*Provided data*:

•••••

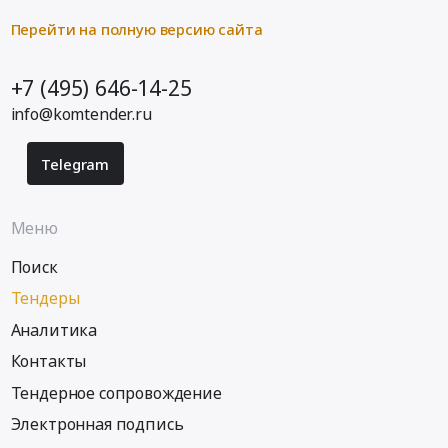
Перейти на полную версию сайта
+7 (495) 646-14-25
info@komtender.ru
Telegram
Меню
Поиск
Тендеры
Аналитика
Контакты
Тендерное сопровождение
Электронная подпись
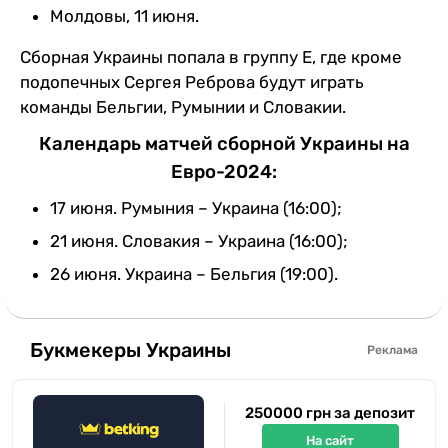
Молдовы, 11 июня.
Сборная Украины попала в группу Е, где кроме
подопечных Сергея Реброва будут играть
команды Бельгии, Румынии и Словакии.
Календарь матчей сборной Украины на
Евро-2024:
17 июня. Румыния – Украина (16:00);
21 июня. Словакия – Украина (16:00);
26 июня. Украина – Бельгия (19:00).
Букмекеры Украины
Реклама
250000 грн за депозит
На сайт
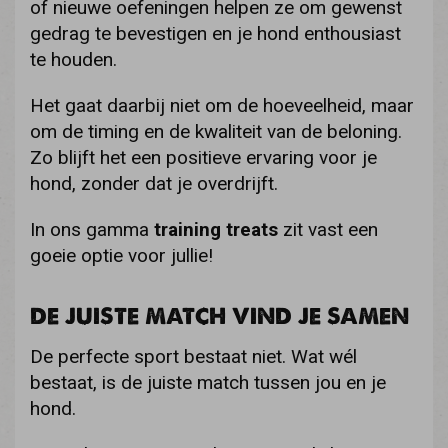
of nieuwe oefeningen helpen ze om gewenst
gedrag te bevestigen en je hond enthousiast
te houden.
Het gaat daarbij niet om de hoeveelheid, maar
om de timing en de kwaliteit van de beloning.
Zo blijft het een positieve ervaring voor je
hond, zonder dat je overdrijft.
In ons gamma
training treats
zit vast een
goeie optie voor jullie!
DE JUISTE MATCH VIND JE SAMEN
De perfecte sport bestaat niet. Wat wél
bestaat, is de juiste match tussen jou en je
hond.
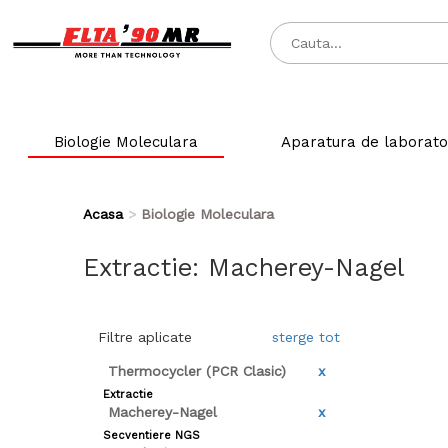
Biologie Moleculara
Aparatura de laborato
Acasa
Biologie Moleculara
Extractie: Macherey-Nagel
Filtre aplicate
sterge tot
Thermocycler (PCR Clasic)
x
Extractie
Macherey-Nagel
x
Secventiere NGS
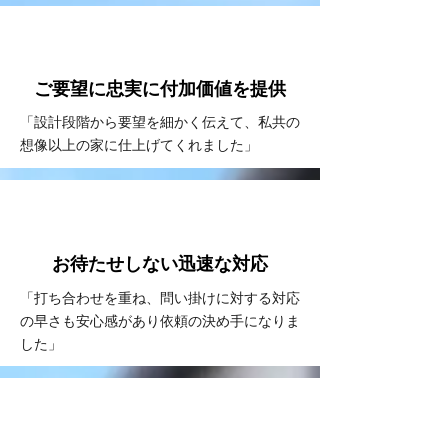
VOICE
#2
ご要望に忠実に
付加価値を提供
「設計段階から要望を細かく伝えて、私共の
想像以上の家に仕上げてくれました」
VOICE
#3
お待たせしない
​迅速な対応
「打ち合わせを重ね、問い掛けに対する対応
の早さも安心感があり依頼の決め手になりま
した」
VOICE
#4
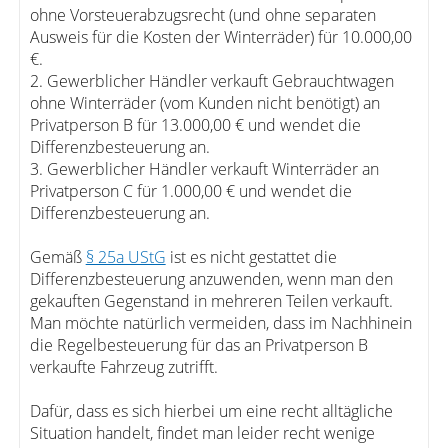
ohne Vorsteuerabzugsrecht (und ohne separaten
Ausweis für die Kosten der Winterräder) für 10.000,00
€.
2. Gewerblicher Händler verkauft Gebrauchtwagen
ohne Winterräder (vom Kunden nicht benötigt) an
Privatperson B für 13.000,00 € und wendet die
Differenzbesteuerung an.
3. Gewerblicher Händler verkauft Winterräder an
Privatperson C für 1.000,00 € und wendet die
Differenzbesteuerung an.
Gemäß
§ 25a UStG
ist es nicht gestattet die
Differenzbesteuerung anzuwenden, wenn man den
gekauften Gegenstand in mehreren Teilen verkauft.
Man möchte natürlich vermeiden, dass im Nachhinein
die Regelbesteuerung für das an Privatperson B
verkaufte Fahrzeug zutrifft.
Dafür, dass es sich hierbei um eine recht alltägliche
Situation handelt, findet man leider recht wenige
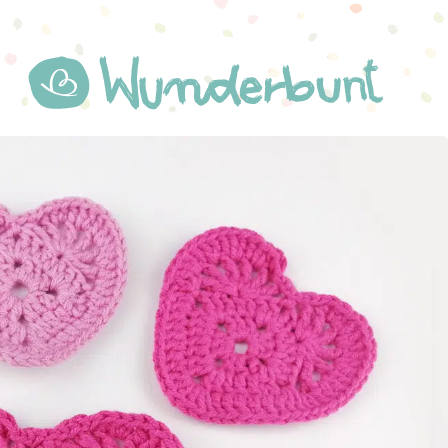
WUNDERBUNT.DE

•••••

*Task to carry out*:
Minus its pictures, the full listing should be copied verbatim.

*Answer space*:
Перейти на полную версию сайта
+7 (495) 646-14-25
info@komtender.ru
Telegram
Меню
Поиск
Тендеры
Аналитика
Контакты
Тендерное сопровождение
Электронная подпись
Молдовы, 11 июня.
Сборная Украины попала в группу Е, где кроме
подопечных Сергея Реброва будут играть
команды Бельгии, Румынии и Словакии.
Календарь матчей сборной Украины на
Евро-2024:
17 июня. Румыния – Украина (16:00);
21 июня. Словакия – Украина (16:00);
26 июня. Украина – Бельгия (19:00).
Букмекеры Украины
Реклама
250000 грн за депозит
На сайт
of nieuwe oefeningen helpen ze om gewenst
gedrag te bevestigen en je hond enthousiast
te houden.
Het gaat daarbij niet om de hoeveelheid, maar
om de timing en de kwaliteit van de beloning.
Zo blijft het een positieve ervaring voor je
hond, zonder dat je overdrijft.
In ons gamma
training treats
zit vast een
goeie optie voor jullie!
DE JUISTE MATCH VIND JE SAMEN
De perfecte sport bestaat niet. Wat wél
bestaat, is de juiste match tussen jou en je
hond.
Biologie Moleculara
Aparatura de laborato
Acasa
Biologie Moleculara
Extractie: Macherey-Nagel
Filtre aplicate
sterge tot
Thermocycler (PCR Clasic)
x
Extractie
Macherey-Nagel
x
Secventiere NGS
VOICE
#2
ご要望に忠実に
付加価値を提供
「設計段階から要望を細かく伝えて、私共の
想像以上の家に仕上げてくれました」
VOICE
#3
お待たせしない
​迅速な対応
「打ち合わせを重ね、問い掛けに対する対応
の早さも安心感があり依頼の決め手になりま
した」
VOICE
#4
ohne Vorsteuerabzugsrecht (und ohne separaten
Ausweis für die Kosten der Winterräder) für 10.000,00
€.
2. Gewerblicher Händler verkauft Gebrauchtwagen
ohne Winterräder (vom Kunden nicht benötigt) an
Privatperson B für 13.000,00 € und wendet die
Differenzbesteuerung an.
3. Gewerblicher Händler verkauft Winterräder an
Privatperson C für 1.000,00 € und wendet die
Differenzbesteuerung an.
Gemäß
§ 25a UStG
ist es nicht gestattet die
Differenzbesteuerung anzuwenden, wenn man den
gekauften Gegenstand in mehreren Teilen verkauft.
Man möchte natürlich vermeiden, dass im Nachhinein
die Regelbesteuerung für das an Privatperson B
verkaufte Fahrzeug zutrifft.
Dafür, dass es sich hierbei um eine recht alltägliche
Situation handelt, findet man leider recht wenige
WUNDERBUNT.DE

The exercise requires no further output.